Blogging keeps me sane.

Frustrated_1 I’m at work today, practically doing nothing, although I have lots of things to do, I can’t bring myself back to working mode. These past few days, I don’t feel motivated at all. Probably because of the repetitive stuff that I do each day plus I’m in the morning shift which is really hard because I’d have to wake up early and go through all the trouble of commuting and of course rush hour.
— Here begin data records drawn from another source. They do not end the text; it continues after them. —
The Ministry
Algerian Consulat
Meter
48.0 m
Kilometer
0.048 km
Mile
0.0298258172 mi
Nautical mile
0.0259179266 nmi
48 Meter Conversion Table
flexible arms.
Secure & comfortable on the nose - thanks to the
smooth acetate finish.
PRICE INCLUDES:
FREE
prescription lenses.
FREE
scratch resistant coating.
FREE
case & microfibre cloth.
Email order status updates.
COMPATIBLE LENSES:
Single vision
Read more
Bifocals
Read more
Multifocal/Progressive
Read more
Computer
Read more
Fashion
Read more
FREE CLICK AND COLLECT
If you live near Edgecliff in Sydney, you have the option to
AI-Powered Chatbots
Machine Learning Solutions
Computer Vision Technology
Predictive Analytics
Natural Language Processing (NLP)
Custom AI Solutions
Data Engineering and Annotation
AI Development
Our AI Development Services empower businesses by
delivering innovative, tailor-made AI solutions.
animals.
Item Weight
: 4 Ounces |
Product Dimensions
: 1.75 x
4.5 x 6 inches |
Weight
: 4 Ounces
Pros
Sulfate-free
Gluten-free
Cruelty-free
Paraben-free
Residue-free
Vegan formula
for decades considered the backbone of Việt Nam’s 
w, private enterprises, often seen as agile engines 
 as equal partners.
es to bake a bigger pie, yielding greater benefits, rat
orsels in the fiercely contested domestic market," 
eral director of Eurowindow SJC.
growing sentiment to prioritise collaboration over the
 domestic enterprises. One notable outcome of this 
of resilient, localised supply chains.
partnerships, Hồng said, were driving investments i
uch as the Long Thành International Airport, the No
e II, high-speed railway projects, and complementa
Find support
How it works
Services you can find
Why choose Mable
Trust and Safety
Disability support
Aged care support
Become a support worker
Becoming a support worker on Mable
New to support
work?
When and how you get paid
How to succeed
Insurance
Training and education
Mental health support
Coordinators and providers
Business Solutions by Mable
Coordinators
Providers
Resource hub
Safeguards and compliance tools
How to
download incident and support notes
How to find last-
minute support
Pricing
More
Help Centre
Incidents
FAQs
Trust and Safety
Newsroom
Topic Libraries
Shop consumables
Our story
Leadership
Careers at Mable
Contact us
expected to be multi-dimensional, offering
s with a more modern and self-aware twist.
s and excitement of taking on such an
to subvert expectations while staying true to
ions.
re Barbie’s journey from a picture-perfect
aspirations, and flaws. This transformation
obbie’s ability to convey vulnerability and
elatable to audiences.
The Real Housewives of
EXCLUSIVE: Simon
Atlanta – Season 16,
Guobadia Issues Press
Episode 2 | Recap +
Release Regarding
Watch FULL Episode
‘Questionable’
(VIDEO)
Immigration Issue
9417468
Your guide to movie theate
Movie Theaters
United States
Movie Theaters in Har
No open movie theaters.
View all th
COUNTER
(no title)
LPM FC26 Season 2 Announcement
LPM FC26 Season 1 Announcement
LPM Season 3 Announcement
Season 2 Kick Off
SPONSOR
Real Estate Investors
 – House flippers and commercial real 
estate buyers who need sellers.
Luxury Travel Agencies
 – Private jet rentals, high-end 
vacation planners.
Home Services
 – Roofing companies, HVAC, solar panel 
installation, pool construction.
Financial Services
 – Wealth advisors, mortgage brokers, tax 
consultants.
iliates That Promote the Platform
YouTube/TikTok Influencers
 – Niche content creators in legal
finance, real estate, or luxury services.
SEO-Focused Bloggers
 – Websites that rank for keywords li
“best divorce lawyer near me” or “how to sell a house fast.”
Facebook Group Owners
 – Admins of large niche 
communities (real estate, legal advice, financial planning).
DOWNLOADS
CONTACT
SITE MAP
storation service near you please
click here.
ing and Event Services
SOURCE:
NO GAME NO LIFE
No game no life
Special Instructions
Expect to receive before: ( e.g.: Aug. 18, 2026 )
The only thing that’s keeping me sane these days, is blogging, some friends and our fun conversation and of course Gerald. It feels like I’m not growing and learning from what I do, not to mention the fact that I’m not getting a satifactory pay. Imagine every cut-off, you’d have to dispute the days you were deducted for, because of some negligent people who did not mark your attendance properly when you had your APPROVED vacation leave or sick leave! CRAP! On top of that let’s include the consistent and I guess non-curable "irrate agents" that you’d have to constantly coach and to make things worst, they don’t appreciate your help and would think that what you’re doing is non-sense. Let us not forget the ever frustrating campaign for EOP (English Only Policy). Does anyone religiously follow this anyway?

These things that would just grab me by the soul and drag me around is keeping me from performing well at work. Don’t get me wrong, I love my job and ever since I got here I realized that training career is my passion. But the processes that we have is not that organized, it’s caging me and my desire to learn and I want to break out.

Forgive me for the ranting. I know I have a very cool job. I know these days it’s hard to find a good job and I don’t have the right to make a mountain out of a molehill. But still I am frustrated, but why distress myself with it?

So… as we speak… I’ll just keep on blogging.